START SUPPLIED MATERIAL
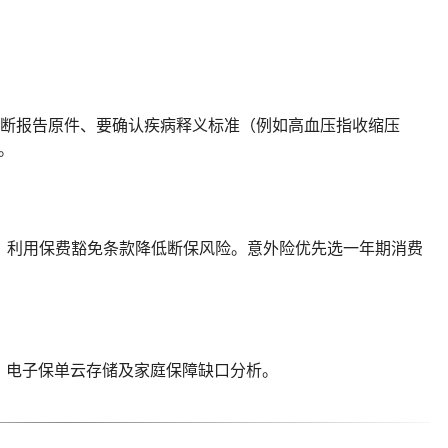
诊断报告原件、要确认疾病释义标准（例如高血压指收缩压
。
，利用保费豁免条款降低断保风险。意外险优先选一年期消费
、电子保单云存储及家庭保障缺口分析。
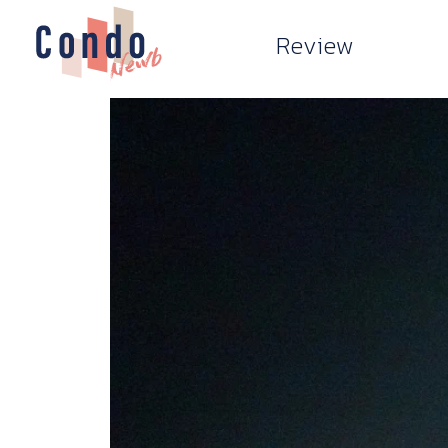
Review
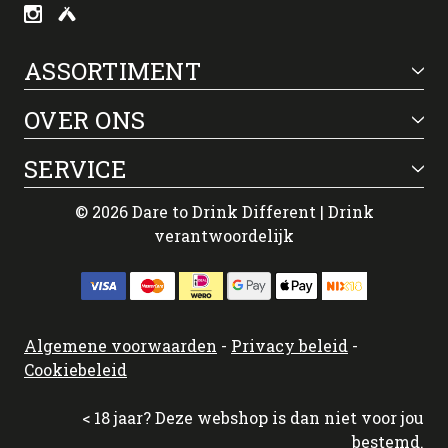
ASSORTIMENT
OVER ONS
SERVICE
© 2026 Dare to Drink Different | Drink
verantwoordelijk
Algemene voorwaarden
-
Privacy beleid
-
Cookiebeleid
< 18 jaar? Deze webshop is dan niet voor jou
bestemd.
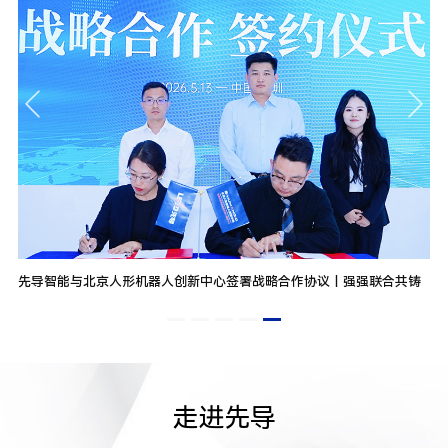
中心签署战略合作协议丨强强联合共铸
先导智能新品推介，以创新引领全球智
走进先导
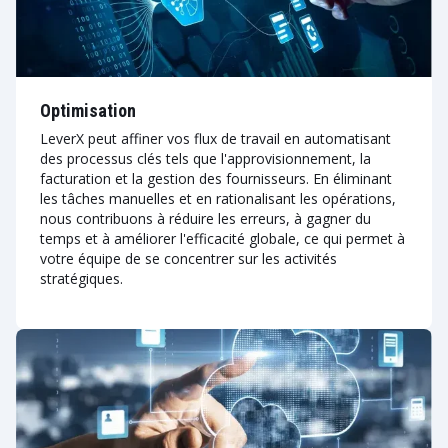
Optimisation
LeverX peut affiner vos flux de travail en automatisant
des processus clés tels que l'approvisionnement, la
facturation et la gestion des fournisseurs. En éliminant
les tâches manuelles et en rationalisant les opérations,
nous contribuons à réduire les erreurs, à gagner du
temps et à améliorer l'efficacité globale, ce qui permet à
votre équipe de se concentrer sur les activités
stratégiques.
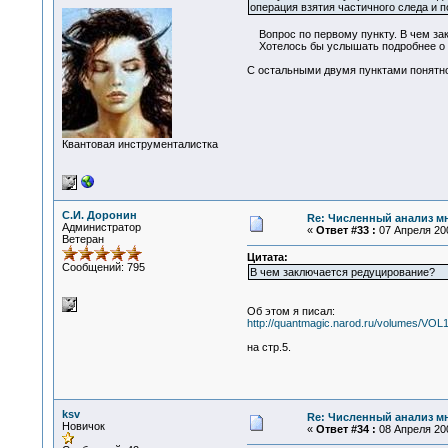
операция взятия частичного следа и 
Вопрос по первому пункту. В чем зак
Хотелось бы услышать подробнее о то
С остальными двумя пунктами понятно
Квантовая инструменталистка
С.И. Доронин
Re: Численный анализ м
Администратор
«
Ответ #33 :
07 Апреля 200
Ветеран
Цитата:
Сообщений: 795
В чем заключается редуцирование?
Об этом я писал:
http://quantmagic.narod.ru/volumes/VOL
на стр.5.
ksv
Re: Численный анализ м
Новичок
«
Ответ #34 :
08 Апреля 200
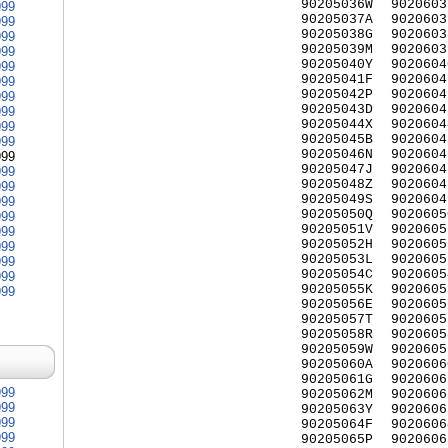
90205036W
9020603
999
90205037A
9020603
999
90205038G
9020603
999
90205039M
9020603
999
90205040Y
9020604
999
90205041F
9020604
999
90205042P
9020604
999
90205043D
9020604
999
90205044X
9020604
999
90205045B
9020604
999
90205046N
9020604
999
90205047J
9020604
999
90205048Z
9020604
999
90205049S
9020604
999
90205050Q
9020605
999
90205051V
9020605
999
90205052H
9020605
999
90205053L
9020605
999
90205054C
9020605
999
90205055K
9020605
999
90205056E
9020605
90205057T
9020605
90205058R
9020605
90205059W
9020605
90205060A
9020606
90205061G
9020606
999
90205062M
9020606
999
90205063Y
9020606
999
90205064F
9020606
999
90205065P
9020606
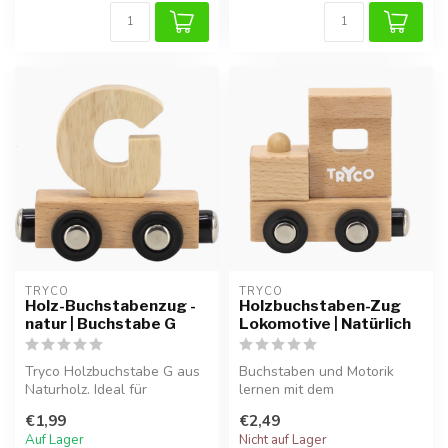
TRYCO
TRYCO
Holz-Buchstabenzug -
Holzbuchstaben-Zug
natur | Buchstabe G
Lokomotive | Natürlich
Tryco Holzbuchstabe G aus
Buchstaben und Motorik
Naturholz. Ideal für
lernen mit dem
Namenszüge, Dekoration
Holzbuchstabenzug
€1,99
€2,49
oder als G...
Lokomotive in Naturfarbe...
Auf Lager
Nicht auf Lager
END SUPPLIED MATERIAL
### HOW TO COMPLETE THIS TASK
Among the lines above, find those holding the word "Lokomotive" and state how many there are, number only.

### YOUR SOLUTION
2